→ Problem details
Turn everything from the start of the records down to the line containing "v(-76.68, -13.05) *", including both ends, into a numbered list, and leave out any blank lines.

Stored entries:
START
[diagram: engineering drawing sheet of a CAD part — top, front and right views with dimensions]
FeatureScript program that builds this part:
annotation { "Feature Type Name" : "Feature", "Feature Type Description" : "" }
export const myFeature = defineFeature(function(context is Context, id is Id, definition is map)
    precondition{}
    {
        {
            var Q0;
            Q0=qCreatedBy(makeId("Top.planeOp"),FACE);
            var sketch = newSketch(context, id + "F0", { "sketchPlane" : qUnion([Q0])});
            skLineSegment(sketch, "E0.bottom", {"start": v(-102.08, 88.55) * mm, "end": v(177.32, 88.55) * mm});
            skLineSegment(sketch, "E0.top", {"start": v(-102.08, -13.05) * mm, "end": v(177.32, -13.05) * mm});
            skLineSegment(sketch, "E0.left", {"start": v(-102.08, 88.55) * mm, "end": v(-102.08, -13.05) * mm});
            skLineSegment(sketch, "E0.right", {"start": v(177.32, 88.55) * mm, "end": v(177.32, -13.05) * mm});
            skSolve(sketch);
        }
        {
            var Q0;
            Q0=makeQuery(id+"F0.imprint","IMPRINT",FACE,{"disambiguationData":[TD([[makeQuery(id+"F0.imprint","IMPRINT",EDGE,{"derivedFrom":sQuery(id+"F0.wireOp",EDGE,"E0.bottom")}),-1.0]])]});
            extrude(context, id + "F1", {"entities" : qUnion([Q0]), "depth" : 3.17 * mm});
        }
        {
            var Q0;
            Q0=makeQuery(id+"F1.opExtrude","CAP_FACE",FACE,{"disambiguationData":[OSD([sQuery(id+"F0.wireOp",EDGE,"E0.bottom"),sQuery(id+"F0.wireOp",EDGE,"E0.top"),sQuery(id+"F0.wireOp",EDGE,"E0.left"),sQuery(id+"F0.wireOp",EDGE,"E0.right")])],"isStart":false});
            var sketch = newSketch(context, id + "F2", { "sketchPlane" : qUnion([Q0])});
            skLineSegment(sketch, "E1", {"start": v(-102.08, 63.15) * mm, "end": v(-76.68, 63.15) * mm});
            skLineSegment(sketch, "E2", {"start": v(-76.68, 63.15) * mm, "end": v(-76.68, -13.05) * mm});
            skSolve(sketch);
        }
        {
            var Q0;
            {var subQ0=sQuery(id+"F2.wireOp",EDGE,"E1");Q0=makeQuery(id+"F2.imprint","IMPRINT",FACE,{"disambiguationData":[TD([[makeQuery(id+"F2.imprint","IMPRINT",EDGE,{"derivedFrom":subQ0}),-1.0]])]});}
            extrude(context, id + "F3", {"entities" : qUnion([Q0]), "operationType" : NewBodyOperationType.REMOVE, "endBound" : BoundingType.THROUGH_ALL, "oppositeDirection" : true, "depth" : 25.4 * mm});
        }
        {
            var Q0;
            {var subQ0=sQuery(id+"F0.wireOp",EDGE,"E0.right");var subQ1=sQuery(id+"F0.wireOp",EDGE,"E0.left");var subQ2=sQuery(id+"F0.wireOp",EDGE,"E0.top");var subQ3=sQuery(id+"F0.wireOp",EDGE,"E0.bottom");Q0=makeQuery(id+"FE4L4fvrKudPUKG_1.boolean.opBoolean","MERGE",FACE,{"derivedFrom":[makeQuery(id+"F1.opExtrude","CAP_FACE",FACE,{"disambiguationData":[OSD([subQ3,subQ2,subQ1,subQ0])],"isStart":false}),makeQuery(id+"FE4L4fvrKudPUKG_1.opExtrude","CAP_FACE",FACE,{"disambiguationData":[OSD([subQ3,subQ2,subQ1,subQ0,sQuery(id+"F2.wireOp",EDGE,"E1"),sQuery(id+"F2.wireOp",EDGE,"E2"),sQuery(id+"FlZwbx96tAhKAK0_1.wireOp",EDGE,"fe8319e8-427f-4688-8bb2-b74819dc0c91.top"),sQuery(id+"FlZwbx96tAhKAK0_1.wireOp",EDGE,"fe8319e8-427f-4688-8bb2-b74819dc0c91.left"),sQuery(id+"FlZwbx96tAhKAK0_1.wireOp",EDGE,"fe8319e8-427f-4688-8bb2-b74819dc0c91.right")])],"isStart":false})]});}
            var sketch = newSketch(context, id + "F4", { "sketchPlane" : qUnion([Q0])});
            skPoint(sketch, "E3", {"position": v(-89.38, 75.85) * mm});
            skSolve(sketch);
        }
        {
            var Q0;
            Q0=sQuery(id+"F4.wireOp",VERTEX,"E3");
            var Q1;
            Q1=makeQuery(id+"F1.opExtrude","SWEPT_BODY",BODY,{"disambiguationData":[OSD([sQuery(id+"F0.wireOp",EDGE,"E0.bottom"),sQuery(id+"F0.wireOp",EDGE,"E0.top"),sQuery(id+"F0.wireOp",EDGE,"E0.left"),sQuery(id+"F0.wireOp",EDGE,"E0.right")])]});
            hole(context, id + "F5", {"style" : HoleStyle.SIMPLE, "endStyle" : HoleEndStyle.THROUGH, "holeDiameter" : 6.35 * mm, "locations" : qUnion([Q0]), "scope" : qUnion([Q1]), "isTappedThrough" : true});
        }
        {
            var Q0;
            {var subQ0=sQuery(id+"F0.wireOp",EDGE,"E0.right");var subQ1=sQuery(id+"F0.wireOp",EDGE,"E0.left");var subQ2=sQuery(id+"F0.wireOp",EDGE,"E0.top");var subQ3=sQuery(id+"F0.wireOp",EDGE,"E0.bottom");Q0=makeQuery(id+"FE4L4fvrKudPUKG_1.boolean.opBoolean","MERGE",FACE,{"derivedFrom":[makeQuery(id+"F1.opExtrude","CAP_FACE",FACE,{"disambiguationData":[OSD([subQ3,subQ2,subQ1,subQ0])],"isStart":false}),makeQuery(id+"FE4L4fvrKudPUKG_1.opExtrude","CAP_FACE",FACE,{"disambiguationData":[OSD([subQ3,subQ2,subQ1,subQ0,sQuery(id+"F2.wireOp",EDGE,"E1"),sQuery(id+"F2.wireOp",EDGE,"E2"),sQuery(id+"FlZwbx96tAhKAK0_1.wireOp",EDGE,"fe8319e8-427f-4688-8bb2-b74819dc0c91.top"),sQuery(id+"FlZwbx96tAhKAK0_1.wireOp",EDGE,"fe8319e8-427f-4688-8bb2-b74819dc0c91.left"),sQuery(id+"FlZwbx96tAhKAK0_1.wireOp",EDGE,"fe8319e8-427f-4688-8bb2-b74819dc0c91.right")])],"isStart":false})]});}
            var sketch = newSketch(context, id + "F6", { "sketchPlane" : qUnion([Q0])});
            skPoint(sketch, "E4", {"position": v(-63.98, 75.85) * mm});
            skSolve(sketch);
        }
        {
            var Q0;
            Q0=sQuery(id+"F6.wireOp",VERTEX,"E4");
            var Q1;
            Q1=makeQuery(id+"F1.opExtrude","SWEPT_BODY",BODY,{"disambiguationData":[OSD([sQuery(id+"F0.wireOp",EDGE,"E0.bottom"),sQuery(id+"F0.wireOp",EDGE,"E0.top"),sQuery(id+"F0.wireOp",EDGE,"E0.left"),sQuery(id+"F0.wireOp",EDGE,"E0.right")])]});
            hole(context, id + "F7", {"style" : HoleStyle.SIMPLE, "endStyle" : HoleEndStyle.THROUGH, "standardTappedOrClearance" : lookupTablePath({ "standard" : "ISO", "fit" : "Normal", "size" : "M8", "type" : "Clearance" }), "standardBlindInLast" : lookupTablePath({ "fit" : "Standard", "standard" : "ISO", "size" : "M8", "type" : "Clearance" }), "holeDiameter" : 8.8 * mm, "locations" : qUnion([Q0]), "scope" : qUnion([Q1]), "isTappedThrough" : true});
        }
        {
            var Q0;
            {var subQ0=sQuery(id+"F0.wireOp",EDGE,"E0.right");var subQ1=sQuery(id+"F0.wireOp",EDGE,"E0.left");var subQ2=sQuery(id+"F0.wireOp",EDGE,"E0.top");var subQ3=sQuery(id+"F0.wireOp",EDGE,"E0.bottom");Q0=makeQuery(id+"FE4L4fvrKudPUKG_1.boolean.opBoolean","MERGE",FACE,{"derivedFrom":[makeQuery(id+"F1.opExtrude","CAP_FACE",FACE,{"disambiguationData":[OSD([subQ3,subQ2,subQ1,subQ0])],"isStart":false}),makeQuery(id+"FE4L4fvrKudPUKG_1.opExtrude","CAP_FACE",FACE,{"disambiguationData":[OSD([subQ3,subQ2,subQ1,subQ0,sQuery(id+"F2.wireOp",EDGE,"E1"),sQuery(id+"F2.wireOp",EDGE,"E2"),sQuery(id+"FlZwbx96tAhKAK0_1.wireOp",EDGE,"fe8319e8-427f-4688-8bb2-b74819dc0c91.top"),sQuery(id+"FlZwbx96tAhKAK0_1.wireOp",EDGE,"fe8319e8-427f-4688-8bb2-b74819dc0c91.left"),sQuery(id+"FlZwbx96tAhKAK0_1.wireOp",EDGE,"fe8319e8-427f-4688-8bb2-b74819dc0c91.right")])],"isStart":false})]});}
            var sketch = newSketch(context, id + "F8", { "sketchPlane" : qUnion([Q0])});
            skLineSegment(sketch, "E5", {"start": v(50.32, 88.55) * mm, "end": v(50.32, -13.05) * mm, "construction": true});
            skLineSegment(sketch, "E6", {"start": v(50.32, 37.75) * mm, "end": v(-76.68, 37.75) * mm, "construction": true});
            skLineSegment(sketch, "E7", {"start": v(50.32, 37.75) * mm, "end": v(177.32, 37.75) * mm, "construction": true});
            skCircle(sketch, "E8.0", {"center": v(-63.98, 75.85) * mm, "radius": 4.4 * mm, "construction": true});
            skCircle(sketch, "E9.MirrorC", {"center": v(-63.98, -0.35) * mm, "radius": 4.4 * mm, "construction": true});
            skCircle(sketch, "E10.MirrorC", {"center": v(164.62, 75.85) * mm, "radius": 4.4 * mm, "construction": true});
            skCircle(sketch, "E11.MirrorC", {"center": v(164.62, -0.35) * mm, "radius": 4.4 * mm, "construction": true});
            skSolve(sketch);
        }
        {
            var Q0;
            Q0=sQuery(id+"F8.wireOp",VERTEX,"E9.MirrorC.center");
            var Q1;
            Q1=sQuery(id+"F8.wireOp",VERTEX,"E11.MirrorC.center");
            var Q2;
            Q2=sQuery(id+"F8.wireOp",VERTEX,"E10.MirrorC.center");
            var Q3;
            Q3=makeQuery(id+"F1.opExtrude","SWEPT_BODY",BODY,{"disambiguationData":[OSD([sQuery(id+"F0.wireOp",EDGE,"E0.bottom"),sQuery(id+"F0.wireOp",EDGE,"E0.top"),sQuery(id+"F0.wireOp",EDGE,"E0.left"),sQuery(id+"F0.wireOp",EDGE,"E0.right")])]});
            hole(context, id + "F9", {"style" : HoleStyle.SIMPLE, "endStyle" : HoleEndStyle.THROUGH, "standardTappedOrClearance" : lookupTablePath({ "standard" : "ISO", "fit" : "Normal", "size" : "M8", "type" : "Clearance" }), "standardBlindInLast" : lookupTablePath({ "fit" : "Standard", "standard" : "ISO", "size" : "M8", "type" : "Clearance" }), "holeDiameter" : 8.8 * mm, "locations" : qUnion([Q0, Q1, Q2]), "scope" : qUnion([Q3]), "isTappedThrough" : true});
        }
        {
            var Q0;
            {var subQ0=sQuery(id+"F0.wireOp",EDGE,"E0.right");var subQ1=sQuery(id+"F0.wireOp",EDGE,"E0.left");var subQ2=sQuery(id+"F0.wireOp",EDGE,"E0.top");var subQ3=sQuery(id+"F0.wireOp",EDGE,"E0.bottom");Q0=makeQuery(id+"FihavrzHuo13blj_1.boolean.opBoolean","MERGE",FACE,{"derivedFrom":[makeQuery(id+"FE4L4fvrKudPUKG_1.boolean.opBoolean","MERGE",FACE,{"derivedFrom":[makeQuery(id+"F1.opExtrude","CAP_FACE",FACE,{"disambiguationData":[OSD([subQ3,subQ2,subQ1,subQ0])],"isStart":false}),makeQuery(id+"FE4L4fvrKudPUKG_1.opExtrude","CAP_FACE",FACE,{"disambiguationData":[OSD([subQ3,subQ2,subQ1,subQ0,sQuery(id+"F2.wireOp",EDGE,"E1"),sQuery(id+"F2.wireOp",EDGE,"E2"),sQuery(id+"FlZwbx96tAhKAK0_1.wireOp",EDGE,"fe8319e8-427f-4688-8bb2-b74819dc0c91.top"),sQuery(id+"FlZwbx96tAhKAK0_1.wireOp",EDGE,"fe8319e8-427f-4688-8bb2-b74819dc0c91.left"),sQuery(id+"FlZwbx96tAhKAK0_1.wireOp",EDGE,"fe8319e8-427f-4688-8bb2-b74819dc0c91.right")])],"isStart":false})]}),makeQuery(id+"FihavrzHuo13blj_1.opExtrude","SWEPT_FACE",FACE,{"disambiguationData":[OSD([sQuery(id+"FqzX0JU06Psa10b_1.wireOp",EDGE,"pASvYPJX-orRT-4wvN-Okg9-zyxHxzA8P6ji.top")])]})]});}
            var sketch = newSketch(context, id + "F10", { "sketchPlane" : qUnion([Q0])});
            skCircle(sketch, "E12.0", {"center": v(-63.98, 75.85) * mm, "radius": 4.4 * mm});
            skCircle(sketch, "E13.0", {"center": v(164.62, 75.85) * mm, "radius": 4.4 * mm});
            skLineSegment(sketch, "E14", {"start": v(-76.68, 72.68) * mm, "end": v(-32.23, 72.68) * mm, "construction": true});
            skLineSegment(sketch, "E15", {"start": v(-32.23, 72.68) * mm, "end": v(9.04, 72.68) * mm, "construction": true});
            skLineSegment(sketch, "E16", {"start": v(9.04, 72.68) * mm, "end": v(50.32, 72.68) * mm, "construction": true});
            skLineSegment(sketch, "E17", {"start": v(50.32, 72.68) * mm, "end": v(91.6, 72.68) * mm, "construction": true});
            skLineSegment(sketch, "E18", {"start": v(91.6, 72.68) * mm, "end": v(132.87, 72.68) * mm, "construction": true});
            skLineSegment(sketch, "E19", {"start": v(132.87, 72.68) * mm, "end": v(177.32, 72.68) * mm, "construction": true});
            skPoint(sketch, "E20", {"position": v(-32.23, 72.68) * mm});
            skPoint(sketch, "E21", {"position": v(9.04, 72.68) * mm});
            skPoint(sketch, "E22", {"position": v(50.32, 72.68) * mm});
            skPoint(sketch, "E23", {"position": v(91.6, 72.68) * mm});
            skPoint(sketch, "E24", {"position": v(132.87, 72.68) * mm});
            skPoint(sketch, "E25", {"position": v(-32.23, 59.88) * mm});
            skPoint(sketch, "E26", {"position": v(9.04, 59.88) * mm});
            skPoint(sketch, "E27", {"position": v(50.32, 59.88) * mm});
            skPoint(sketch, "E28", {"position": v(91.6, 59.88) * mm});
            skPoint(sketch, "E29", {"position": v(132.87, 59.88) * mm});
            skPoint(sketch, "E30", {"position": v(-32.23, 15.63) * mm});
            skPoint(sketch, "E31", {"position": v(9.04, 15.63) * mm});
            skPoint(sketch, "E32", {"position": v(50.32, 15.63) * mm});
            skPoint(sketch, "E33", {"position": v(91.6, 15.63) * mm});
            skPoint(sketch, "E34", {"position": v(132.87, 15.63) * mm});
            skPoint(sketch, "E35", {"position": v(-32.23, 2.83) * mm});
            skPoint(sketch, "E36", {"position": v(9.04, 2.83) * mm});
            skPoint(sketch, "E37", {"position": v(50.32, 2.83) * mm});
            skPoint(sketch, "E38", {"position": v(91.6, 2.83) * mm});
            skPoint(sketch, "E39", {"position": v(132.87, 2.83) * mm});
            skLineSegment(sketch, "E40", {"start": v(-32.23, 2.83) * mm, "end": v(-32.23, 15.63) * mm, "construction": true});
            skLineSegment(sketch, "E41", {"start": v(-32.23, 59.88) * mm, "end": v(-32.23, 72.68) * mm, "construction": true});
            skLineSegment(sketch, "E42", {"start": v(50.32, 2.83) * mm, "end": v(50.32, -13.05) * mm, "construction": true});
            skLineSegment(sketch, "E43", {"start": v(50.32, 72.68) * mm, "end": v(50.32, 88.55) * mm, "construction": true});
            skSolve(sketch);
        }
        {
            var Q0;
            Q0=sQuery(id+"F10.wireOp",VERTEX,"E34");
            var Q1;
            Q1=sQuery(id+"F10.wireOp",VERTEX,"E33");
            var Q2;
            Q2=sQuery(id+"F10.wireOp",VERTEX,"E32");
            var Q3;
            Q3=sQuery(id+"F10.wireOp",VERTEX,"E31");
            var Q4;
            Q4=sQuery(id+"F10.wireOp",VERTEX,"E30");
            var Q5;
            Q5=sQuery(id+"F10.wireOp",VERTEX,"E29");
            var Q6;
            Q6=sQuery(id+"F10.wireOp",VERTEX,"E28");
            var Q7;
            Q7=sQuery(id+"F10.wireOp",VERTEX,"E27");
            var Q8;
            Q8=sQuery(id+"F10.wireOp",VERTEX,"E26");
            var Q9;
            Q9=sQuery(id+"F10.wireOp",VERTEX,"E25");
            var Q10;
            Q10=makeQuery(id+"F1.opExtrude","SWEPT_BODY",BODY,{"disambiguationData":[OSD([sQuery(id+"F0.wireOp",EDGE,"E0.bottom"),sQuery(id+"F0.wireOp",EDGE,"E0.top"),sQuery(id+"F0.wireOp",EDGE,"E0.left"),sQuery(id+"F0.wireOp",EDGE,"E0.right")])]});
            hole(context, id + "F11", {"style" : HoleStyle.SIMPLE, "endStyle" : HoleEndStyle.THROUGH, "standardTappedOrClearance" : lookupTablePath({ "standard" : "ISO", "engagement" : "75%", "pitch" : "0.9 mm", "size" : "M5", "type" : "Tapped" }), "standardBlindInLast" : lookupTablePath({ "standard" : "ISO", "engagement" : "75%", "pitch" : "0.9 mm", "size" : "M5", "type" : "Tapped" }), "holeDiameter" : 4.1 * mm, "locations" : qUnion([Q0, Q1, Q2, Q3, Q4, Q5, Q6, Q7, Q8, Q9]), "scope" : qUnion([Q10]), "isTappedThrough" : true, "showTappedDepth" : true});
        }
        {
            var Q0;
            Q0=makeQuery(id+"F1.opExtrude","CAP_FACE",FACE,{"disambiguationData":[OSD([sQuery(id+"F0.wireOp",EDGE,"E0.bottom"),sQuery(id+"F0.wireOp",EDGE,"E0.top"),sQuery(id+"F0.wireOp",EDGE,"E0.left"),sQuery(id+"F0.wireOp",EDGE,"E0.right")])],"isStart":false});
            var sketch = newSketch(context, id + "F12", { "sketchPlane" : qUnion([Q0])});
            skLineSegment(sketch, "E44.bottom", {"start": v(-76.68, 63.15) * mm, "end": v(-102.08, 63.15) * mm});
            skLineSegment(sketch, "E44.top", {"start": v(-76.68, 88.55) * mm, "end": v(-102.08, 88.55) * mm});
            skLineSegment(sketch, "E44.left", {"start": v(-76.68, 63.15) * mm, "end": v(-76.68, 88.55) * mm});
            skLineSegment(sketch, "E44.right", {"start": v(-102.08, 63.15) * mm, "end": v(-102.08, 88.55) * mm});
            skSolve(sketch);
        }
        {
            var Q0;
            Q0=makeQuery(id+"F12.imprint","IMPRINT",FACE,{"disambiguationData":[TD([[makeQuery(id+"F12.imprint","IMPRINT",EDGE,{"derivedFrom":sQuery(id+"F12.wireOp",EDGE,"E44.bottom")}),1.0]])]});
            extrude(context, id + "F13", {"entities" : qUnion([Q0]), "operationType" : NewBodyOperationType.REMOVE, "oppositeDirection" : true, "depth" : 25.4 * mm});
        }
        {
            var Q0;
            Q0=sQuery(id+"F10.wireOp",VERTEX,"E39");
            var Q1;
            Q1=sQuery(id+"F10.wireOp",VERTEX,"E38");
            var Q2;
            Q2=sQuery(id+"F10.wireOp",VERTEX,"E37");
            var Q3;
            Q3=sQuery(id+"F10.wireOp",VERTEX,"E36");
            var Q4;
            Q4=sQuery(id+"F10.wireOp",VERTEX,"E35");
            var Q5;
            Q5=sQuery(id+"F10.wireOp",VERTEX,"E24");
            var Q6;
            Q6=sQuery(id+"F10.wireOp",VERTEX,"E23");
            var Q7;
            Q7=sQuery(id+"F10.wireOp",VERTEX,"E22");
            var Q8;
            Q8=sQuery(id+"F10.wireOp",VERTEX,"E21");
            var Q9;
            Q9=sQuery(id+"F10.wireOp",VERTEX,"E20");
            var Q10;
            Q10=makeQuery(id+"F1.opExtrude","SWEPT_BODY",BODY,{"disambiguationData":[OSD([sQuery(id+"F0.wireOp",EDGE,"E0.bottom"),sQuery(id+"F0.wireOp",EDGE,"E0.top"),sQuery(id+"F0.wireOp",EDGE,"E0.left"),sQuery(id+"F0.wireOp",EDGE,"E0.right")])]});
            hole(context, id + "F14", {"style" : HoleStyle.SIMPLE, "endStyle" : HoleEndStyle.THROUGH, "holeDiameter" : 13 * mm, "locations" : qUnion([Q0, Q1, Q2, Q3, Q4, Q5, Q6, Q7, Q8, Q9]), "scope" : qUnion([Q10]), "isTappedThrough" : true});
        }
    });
END
→ Worked solution
1. [diagram: engineering drawing sheet of a CAD part — top, front and right views with dimensions]
2. FeatureScript program that builds this part:
3. annotation { "Feature Type Name" : "Feature", "Feature Type Description" : "" }
4. export const myFeature = defineFeature(function(context is Context, id is Id, definition is map)
5.     precondition{}
6.     {
7.         {
8.             var Q0;
9.             Q0=qCreatedBy(makeId("Top.planeOp"),FACE);
10.             var sketch = newSketch(context, id + "F0", { "sketchPlane" : qUnion([Q0])});
11.             skLineSegment(sketch, "E0.bottom", {"start": v(-102.08, 88.55) * mm, "end": v(177.32, 88.55) * mm});
12.             skLineSegment(sketch, "E0.top", {"start": v(-102.08, -13.05) * mm, "end": v(177.32, -13.05) * mm});
13.             skLineSegment(sketch, "E0.left", {"start": v(-102.08, 88.55) * mm, "end": v(-102.08, -13.05) * mm});
14.             skLineSegment(sketch, "E0.right", {"start": v(177.32, 88.55) * mm, "end": v(177.32, -13.05) * mm});
15.             skSolve(sketch);
16.         }
17.         {
18.             var Q0;
19.             Q0=makeQuery(id+"F0.imprint","IMPRINT",FACE,{"disambiguationData":[TD([[makeQuery(id+"F0.imprint","IMPRINT",EDGE,{"derivedFrom":sQuery(id+"F0.wireOp",EDGE,"E0.bottom")}),-1.0]])]});
20.             extrude(context, id + "F1", {"entities" : qUnion([Q0]), "depth" : 3.17 * mm});
21.         }
22.         {
23.             var Q0;
24.             Q0=makeQuery(id+"F1.opExtrude","CAP_FACE",FACE,{"disambiguationData":[OSD([sQuery(id+"F0.wireOp",EDGE,"E0.bottom"),sQuery(id+"F0.wireOp",EDGE,"E0.top"),sQuery(id+"F0.wireOp",EDGE,"E0.left"),sQuery(id+"F0.wireOp",EDGE,"E0.right")])],"isStart":false});
25.             var sketch = newSketch(context, id + "F2", { "sketchPlane" : qUnion([Q0])});
26.             skLineSegment(sketch, "E1", {"start": v(-102.08, 63.15) * mm, "end": v(-76.68, 63.15) * mm});
27.             skLineSegment(sketch, "E2", {"start": v(-76.68, 63.15) * mm, "end": v(-76.68, -13.05) * mm});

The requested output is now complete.